(Dataset records)

— start —

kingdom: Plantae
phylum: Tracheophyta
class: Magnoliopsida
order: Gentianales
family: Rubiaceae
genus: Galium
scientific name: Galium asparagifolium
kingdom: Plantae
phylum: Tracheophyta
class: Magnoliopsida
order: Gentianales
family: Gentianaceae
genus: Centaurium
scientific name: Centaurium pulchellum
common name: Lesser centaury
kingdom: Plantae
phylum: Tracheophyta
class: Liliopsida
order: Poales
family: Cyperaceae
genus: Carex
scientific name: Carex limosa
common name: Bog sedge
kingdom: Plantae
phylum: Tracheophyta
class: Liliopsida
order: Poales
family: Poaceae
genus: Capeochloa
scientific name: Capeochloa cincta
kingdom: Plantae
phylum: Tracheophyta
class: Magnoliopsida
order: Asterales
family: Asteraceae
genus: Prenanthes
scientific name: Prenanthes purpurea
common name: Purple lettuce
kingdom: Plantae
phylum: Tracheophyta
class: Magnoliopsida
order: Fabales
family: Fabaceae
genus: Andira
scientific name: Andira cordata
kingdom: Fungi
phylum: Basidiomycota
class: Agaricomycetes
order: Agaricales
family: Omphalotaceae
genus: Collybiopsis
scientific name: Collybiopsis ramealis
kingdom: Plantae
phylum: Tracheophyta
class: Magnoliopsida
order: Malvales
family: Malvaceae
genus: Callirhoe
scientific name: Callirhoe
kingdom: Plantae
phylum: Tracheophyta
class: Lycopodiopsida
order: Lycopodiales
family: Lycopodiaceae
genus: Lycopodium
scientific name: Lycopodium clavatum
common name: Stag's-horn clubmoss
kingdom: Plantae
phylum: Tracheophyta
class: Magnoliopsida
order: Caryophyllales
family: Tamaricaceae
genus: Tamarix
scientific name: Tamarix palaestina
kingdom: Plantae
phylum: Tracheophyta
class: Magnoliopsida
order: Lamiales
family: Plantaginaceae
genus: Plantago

— end —

◆ **Goal**:
Render the lines between the one containing "genus: Tamarix" and the end of the entries, inclusive, as a Markdown table with the columns Row and Line, where Row holds a running number and Line holds the line itself. Leave out any blank lines.

◆ **Answer to the task**:
| Row | Line |
|---|---|
| 1 | genus: Tamarix |
| 2 | scientific name: Tamarix palaestina |
| 3 | kingdom: Plantae |
| 4 | phylum: Tracheophyta |
| 5 | class: Magnoliopsida |
| 6 | order: Lamiales |
| 7 | family: Plantaginaceae |
| 8 | genus: Plantago |